Les quatre papiers présentés ont évidemment tous un point commun, qui est de parler du rapport entre participation et habitat. En lisant et écoutant les intervenants, ont a toutefois une illustration d’à quel point l'idéal participatif est polysémique. De fait, « participation », ici, est un mot qui signifie : parfois, le fait que des locataires soient consultés quant aux logements collectifs ; parfois, le fait que des associations soient des interlocuteurs des pouvoirs publics ; parfois, on a l’impression que participation, est un quasi-synonyme de cogestion ; parfois,  la participation, est ici une forme de coopérative ; parfois elle est presque synonyme de prise de pouvoir par des citoyens, des habitants, ou des associations les représentant ; d’autres fois, elle est un moyen de les contrôle (mais cette tension est évidemment classique quand on travaille sur la participation, et se retrouve dans bien des domaines…).

Un bloc de données
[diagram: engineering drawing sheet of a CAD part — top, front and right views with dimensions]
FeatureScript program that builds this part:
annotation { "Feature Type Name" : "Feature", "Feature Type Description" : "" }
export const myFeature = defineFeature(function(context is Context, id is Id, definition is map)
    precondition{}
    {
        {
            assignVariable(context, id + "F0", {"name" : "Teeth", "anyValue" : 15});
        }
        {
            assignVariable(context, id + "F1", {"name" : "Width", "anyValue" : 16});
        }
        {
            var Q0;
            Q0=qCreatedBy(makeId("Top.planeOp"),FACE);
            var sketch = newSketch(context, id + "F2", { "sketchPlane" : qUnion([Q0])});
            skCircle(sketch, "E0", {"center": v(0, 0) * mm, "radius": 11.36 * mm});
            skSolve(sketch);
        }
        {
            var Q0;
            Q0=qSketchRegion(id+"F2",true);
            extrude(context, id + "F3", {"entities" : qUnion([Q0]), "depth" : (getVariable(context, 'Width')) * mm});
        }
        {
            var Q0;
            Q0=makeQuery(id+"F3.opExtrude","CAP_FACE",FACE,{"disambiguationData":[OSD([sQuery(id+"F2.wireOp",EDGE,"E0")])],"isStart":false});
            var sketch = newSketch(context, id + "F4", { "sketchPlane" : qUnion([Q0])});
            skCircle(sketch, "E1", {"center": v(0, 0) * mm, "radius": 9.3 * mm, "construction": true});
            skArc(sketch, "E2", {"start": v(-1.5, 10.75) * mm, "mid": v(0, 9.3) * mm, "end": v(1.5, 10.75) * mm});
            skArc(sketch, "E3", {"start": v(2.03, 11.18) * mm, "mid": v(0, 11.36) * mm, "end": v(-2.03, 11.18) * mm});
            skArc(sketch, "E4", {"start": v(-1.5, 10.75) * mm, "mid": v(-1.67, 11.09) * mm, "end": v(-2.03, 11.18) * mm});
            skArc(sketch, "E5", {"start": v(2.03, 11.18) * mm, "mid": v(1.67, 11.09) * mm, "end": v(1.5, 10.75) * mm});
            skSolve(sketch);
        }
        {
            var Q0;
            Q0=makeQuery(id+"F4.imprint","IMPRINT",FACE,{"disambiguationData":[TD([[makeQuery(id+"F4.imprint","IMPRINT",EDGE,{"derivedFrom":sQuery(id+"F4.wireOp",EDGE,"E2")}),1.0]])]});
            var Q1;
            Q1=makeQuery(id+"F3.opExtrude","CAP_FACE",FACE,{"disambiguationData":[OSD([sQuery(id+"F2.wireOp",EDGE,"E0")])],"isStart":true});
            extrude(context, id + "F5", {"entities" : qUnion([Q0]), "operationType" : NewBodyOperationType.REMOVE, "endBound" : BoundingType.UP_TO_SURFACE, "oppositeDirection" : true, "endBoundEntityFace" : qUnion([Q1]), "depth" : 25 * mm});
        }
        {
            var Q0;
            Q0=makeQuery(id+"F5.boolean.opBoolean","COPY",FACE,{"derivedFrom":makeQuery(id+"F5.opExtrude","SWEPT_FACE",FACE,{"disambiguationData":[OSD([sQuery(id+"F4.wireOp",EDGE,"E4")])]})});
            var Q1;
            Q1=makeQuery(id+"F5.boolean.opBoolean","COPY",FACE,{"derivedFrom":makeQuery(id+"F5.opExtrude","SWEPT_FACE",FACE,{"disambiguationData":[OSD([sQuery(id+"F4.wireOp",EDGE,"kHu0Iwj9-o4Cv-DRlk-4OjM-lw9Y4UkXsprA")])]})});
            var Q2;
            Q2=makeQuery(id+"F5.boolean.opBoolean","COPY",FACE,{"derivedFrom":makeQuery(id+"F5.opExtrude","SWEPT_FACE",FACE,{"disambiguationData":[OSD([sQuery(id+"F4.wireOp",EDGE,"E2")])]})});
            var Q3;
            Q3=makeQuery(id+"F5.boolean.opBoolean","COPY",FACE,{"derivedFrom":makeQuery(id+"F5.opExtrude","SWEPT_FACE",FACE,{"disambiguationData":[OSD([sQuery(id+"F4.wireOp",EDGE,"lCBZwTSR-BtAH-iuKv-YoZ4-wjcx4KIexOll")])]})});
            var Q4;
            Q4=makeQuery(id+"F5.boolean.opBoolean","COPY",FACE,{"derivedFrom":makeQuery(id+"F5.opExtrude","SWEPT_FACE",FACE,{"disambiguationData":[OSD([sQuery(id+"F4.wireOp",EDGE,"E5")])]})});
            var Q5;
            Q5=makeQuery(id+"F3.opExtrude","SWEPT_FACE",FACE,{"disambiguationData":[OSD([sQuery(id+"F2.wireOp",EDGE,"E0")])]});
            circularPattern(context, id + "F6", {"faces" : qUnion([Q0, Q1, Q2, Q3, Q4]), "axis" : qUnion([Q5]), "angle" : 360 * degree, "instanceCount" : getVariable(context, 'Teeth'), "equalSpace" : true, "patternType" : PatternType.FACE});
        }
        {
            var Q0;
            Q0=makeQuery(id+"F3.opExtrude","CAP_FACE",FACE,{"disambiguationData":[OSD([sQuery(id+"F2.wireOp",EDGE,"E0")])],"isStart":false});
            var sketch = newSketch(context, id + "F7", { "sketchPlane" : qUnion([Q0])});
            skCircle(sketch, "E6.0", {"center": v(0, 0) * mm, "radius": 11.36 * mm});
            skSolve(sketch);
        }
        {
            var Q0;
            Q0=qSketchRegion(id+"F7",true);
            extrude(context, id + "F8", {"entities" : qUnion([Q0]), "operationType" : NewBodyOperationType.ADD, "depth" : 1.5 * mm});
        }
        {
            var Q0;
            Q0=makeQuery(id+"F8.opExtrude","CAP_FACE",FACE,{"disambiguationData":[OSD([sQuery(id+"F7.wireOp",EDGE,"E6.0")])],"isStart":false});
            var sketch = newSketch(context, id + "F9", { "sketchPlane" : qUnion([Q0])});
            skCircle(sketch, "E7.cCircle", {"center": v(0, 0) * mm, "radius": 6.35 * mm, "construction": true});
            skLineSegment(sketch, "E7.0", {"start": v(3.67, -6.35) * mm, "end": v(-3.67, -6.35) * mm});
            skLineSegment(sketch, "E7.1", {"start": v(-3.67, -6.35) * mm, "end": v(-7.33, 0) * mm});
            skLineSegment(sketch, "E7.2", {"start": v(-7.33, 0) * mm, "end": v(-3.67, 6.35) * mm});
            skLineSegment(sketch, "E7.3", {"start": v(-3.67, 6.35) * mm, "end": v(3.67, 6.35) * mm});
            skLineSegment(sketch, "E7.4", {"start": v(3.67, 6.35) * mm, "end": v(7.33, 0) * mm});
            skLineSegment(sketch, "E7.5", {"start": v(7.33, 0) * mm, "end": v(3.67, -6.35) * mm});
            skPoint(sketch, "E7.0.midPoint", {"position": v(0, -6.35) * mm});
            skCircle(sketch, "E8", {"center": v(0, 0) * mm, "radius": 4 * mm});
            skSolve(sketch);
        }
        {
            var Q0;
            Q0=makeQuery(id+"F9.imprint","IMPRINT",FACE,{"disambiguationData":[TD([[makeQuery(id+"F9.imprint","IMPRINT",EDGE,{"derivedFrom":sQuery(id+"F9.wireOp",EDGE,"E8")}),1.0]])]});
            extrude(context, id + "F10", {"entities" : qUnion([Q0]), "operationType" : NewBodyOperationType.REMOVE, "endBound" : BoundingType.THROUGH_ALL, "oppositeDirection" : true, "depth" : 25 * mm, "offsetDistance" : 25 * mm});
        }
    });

* Consigne:
Répondez à ces questions d'après le texte retenu :
1. Combien de papiers ont été présentés ?
2. Quel point commun ces papiers partagent-ils ?
3. De quel mot la participation est-elle parfois un quasi-synonyme ?

* Réponse complète:
1. Quatre papiers ont été présentés.
2. Ils parlent tous du rapport entre participation et habitat.
3. Elle est parfois un quasi-synonyme de cogestion.